UN NOUVEAU SNAT POUR UN RECENTRAGE DES TERRITOIRES
La clé de contact pour faire démarrer une économie qui a toujours dépendu des puits (pétrole) et des pluies, se trouve chez l’Etat, selon Bahloul. «L’Etat doit être le donneur d’ordre, il doit être le maître d’œuvre, il doit passer de l’Etat gérant à l’Etat garant du droit à l’éducation, à la justice, à la santé, à la propriété», dit-il. Une fois les fondements de l’Etat de droit mis en place, l’Algérie devra et pourra, selon les experts, faire émerger son économie. «Il faut créer les conditions nécessaires au développement de l’agriculture en lui laissant les terres fertiles, il faut construire sur les crêtes, les montagnes, les collines, les plus belles villes du monde l’ont été à ces niveaux, il faut récupérer des espaces des eaux de mer, les pays du Golfe l’ont fait, en s’inspirant du modèle américain, on peut le faire», rassure l’expert.
L’investissement dans l’aménagement du territoire devient alors une exigence. «L’Etat doit viabiliser des terrains sur ces espaces, ceux qui ont de l’argent qui dort vont le sortir pour les acheter et réaliser leurs projets touristiques par exemple», suggère l’économiste.

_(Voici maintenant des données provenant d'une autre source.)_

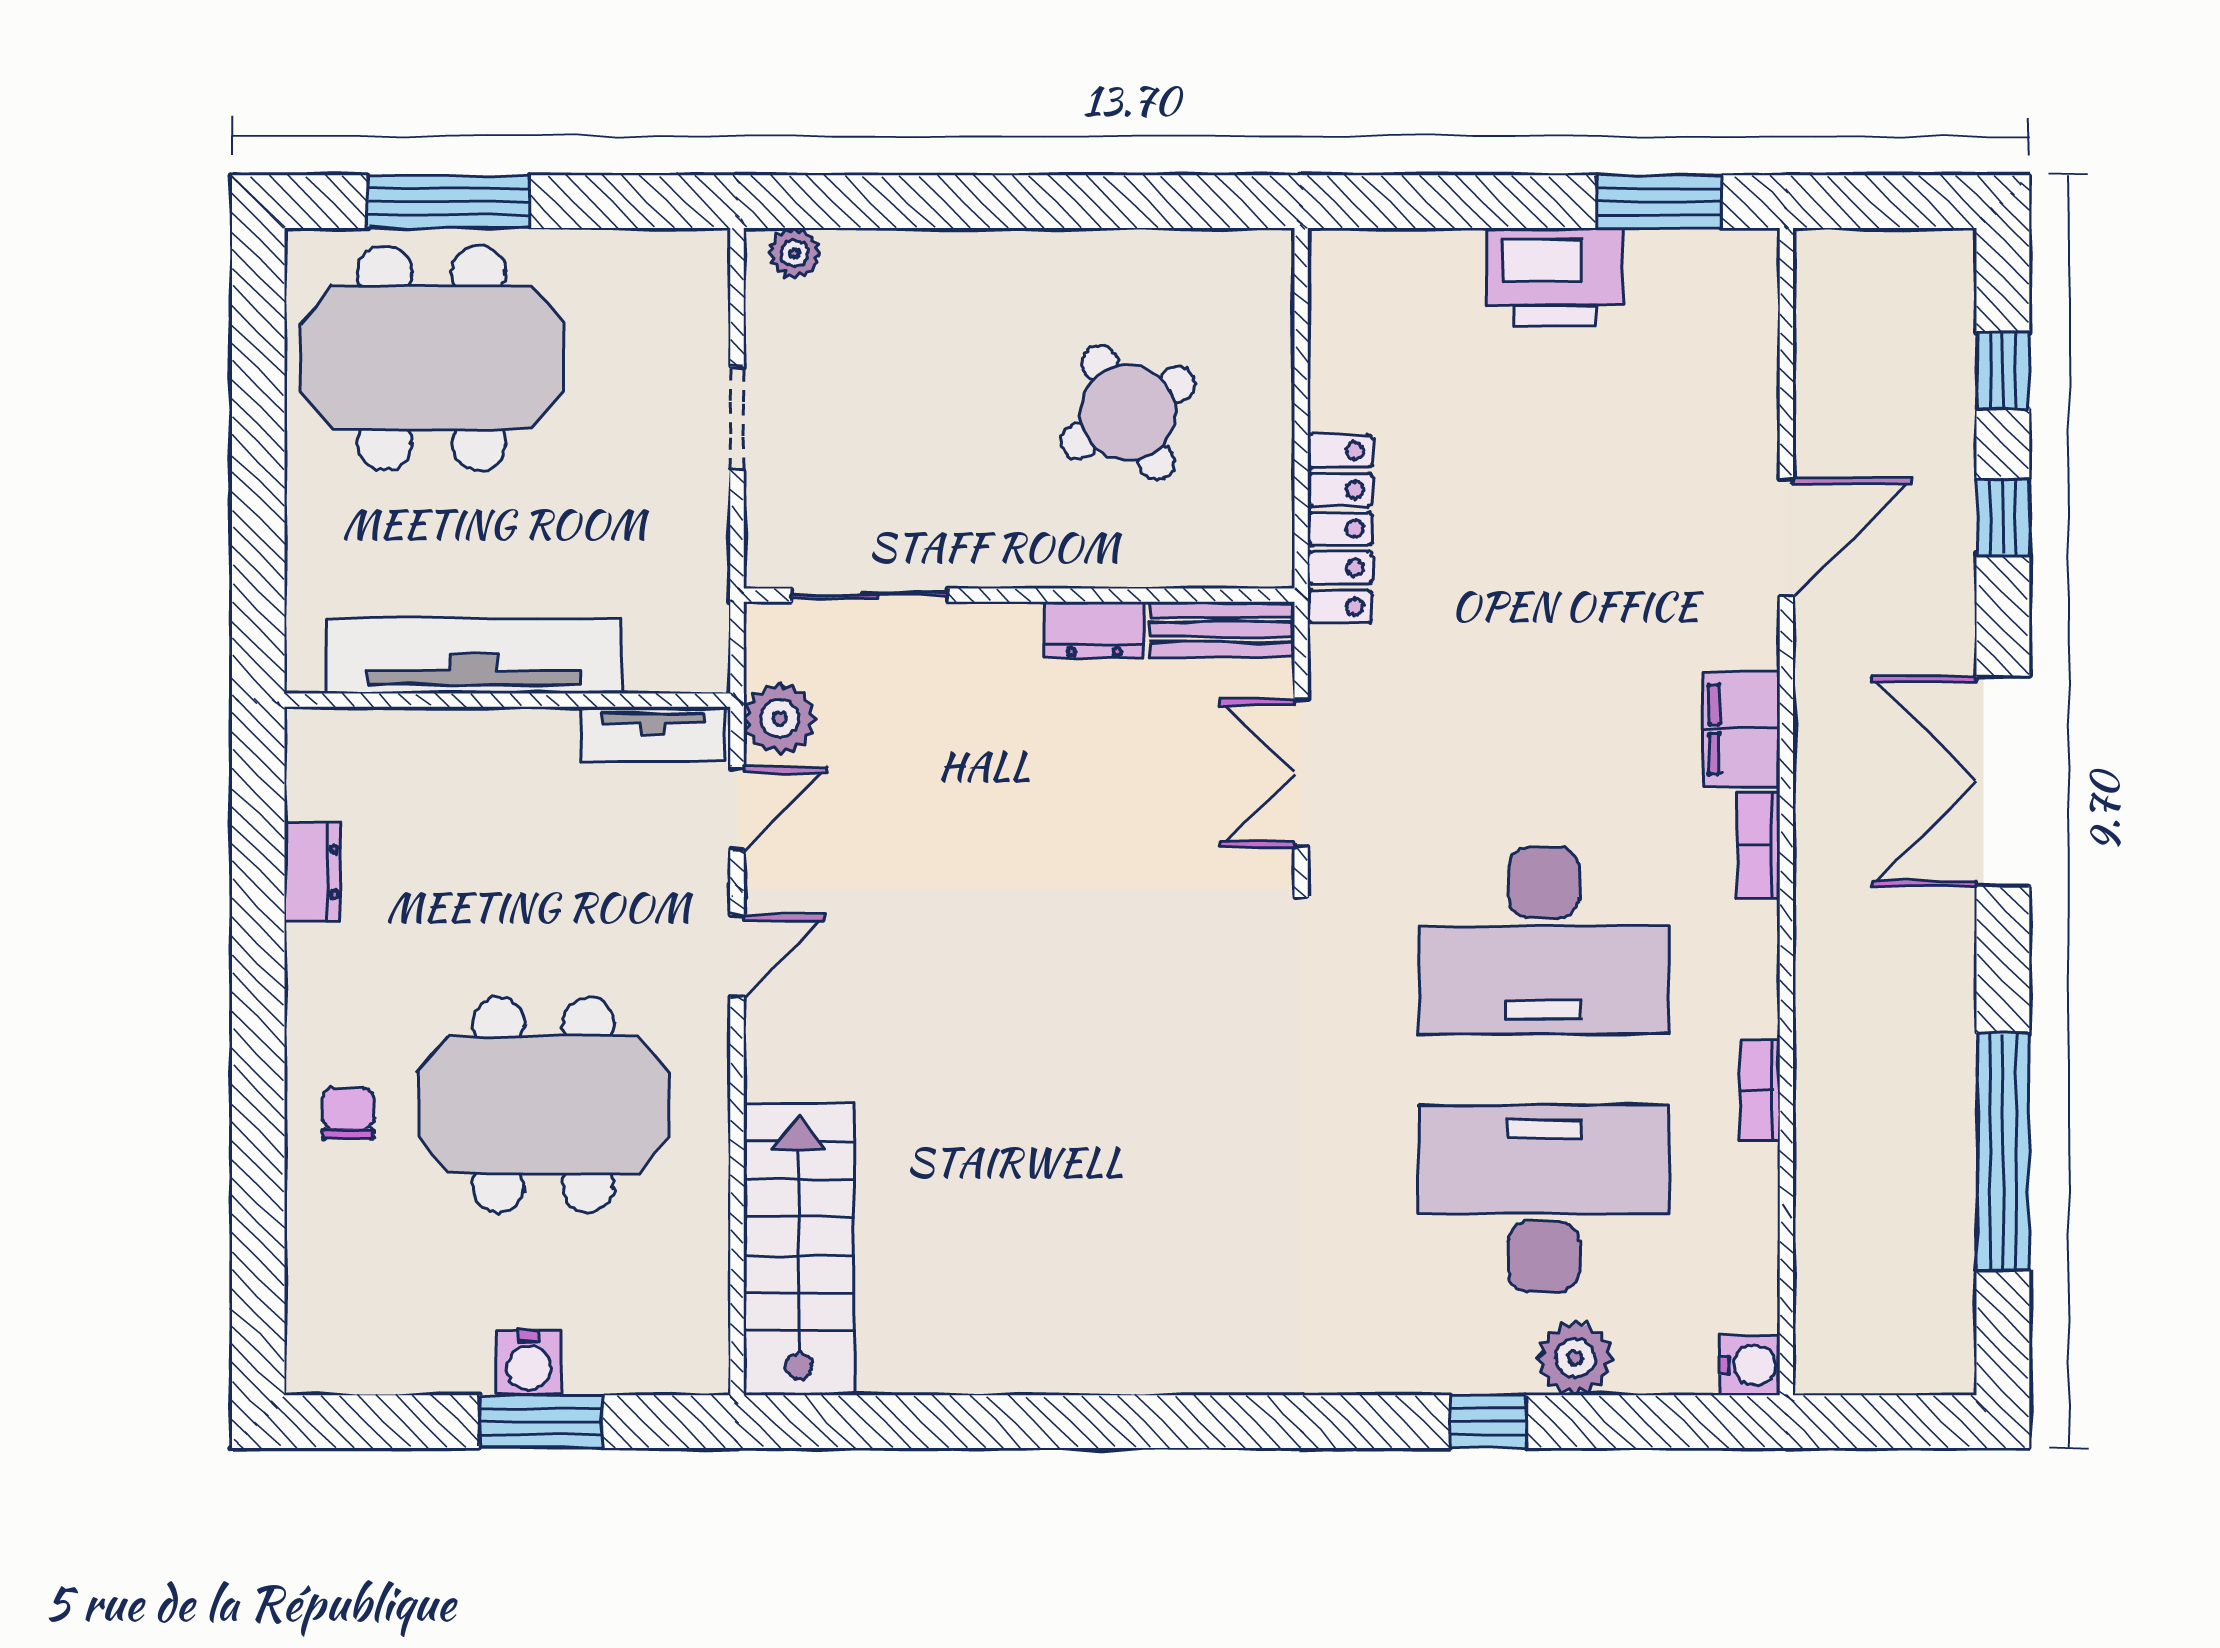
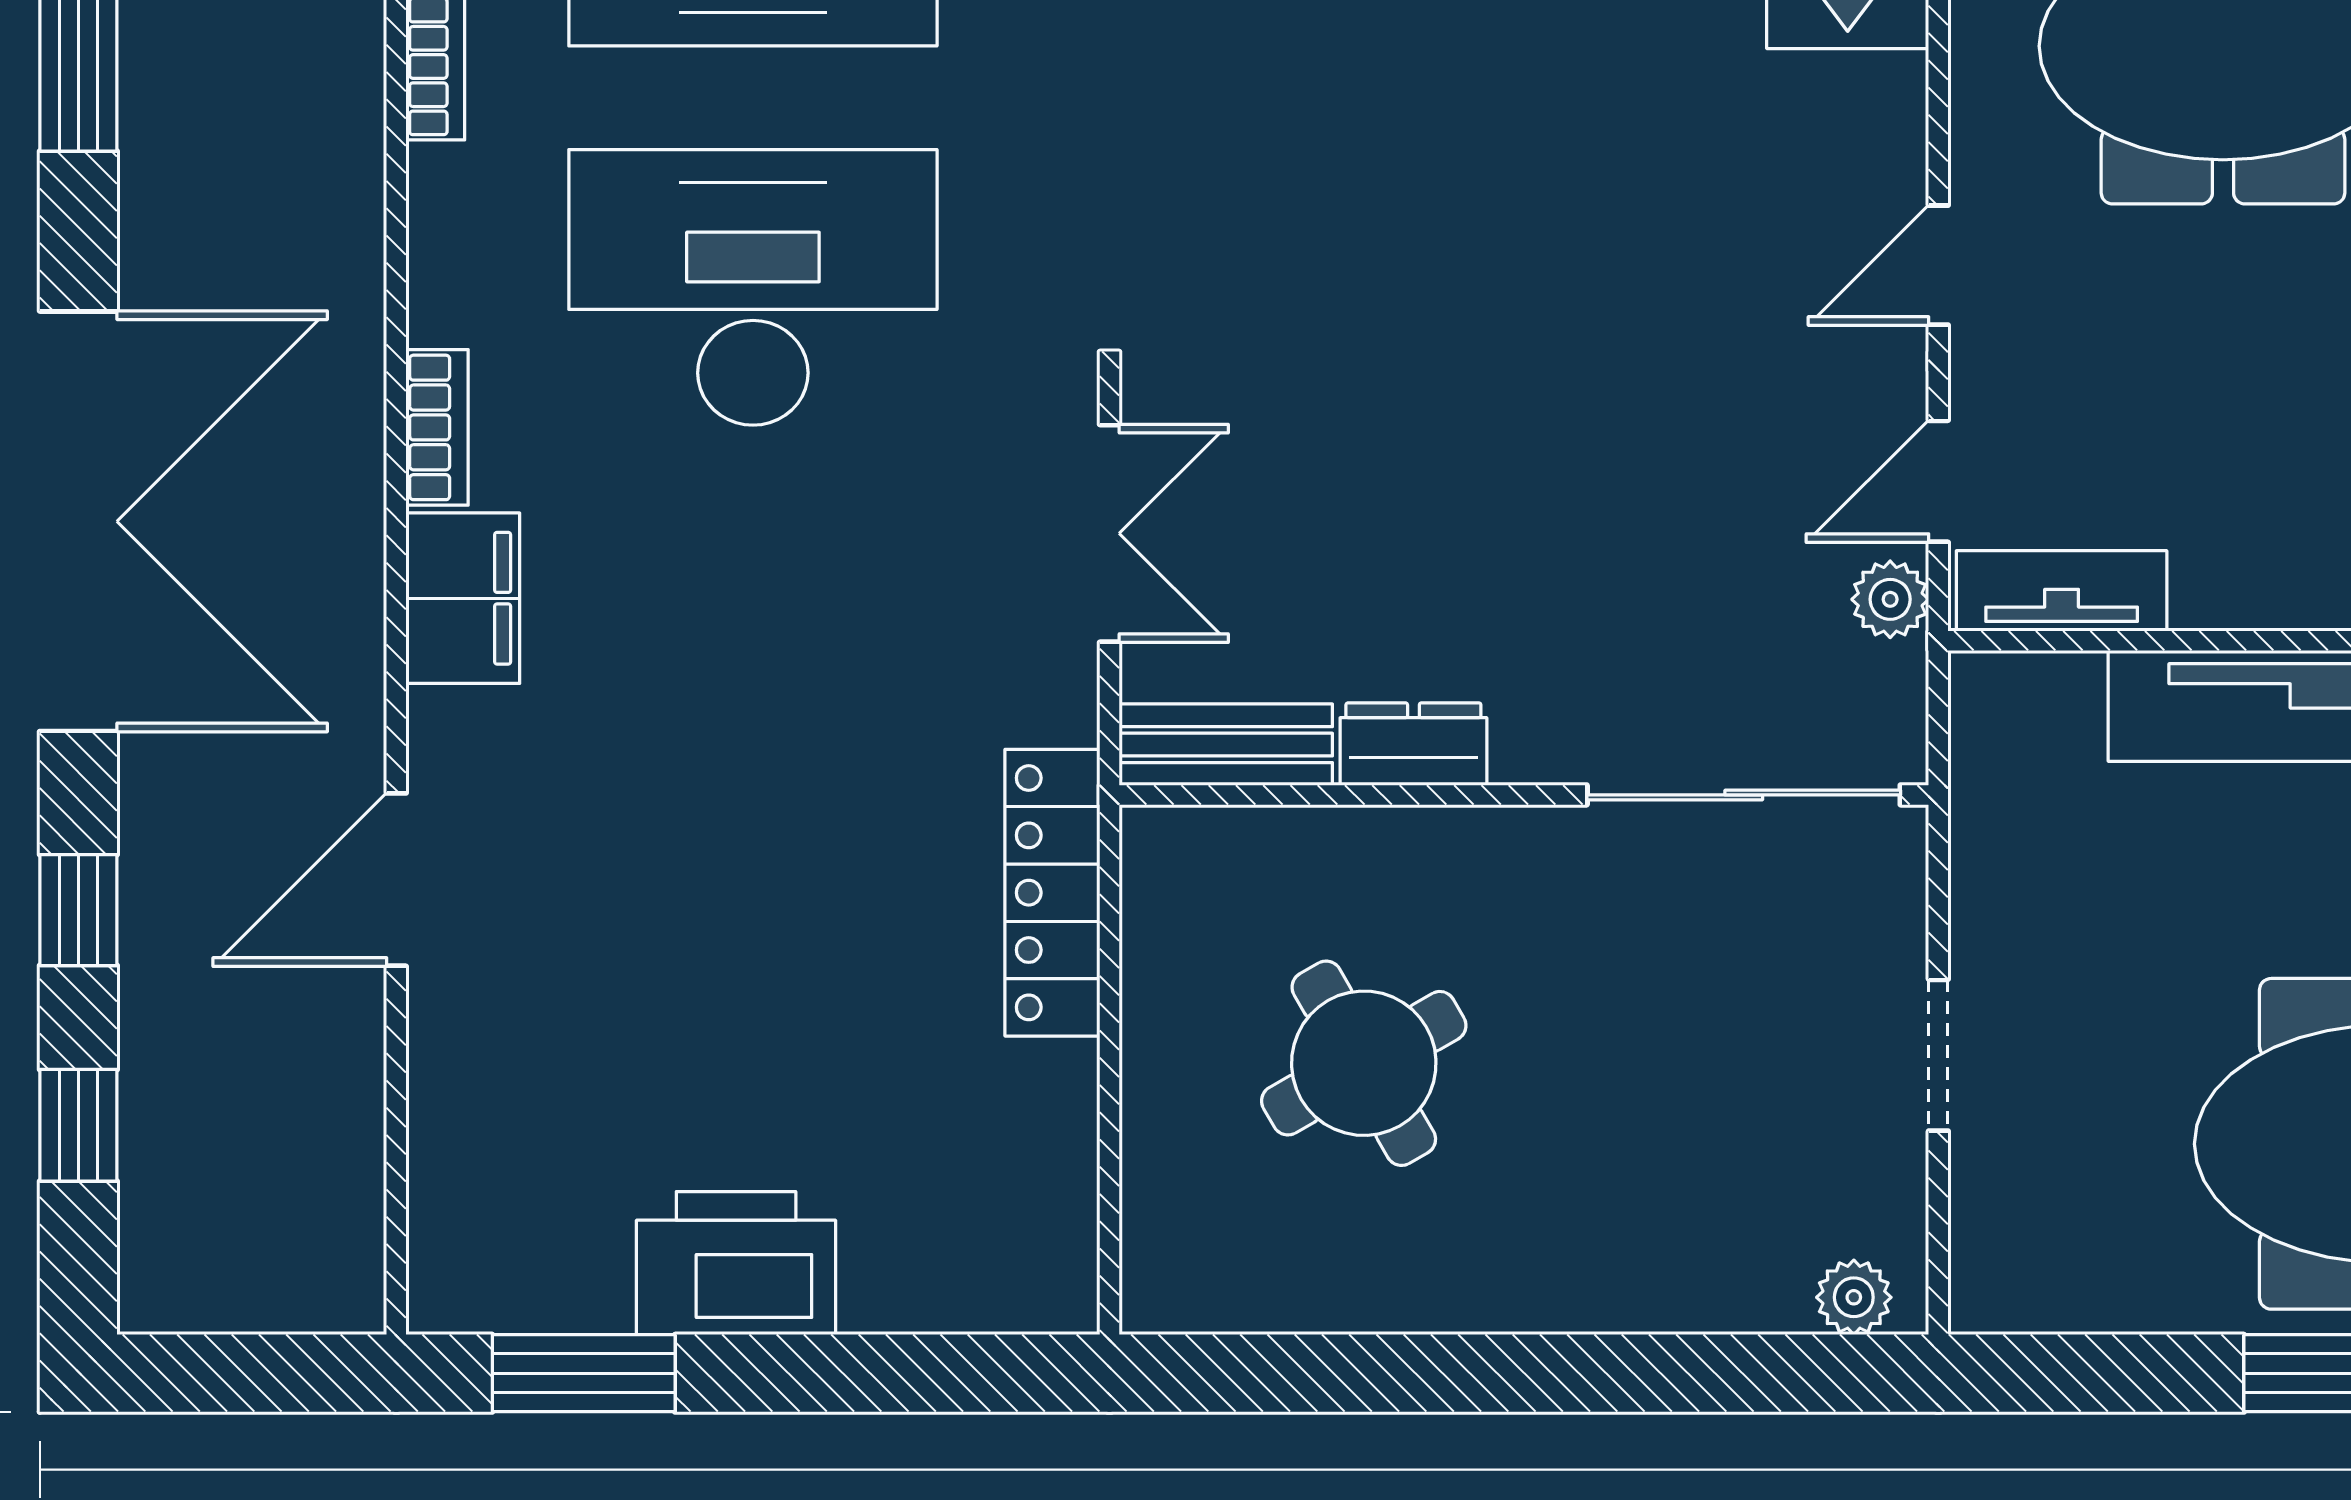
sliding door: (869, 595) -> (1744, 795), width x1.37
plant: (780, 718) -> (1890, 599), width x0.73, depth x0.73
double door: (2003, 781) -> (78, 521), width x1.36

Il pense ainsi que «la bancarisation de l’argent informel c’est bien mais il y a d’autres bannières pour réinjecter les capitaux dormants».
L’idée de Amar Ghoul de réviser la loi portant SNAT (Schéma national de l’aménagement du territoire) devra venir, selon Bahloul, à ce propos « pour nous recentrer sur l’exploitation de ces espaces ignorés, pour agrandir nos centres urbains, sur l’immensité du Sud, en créant de grands mouvements d’idées, de personnes et de capitaux».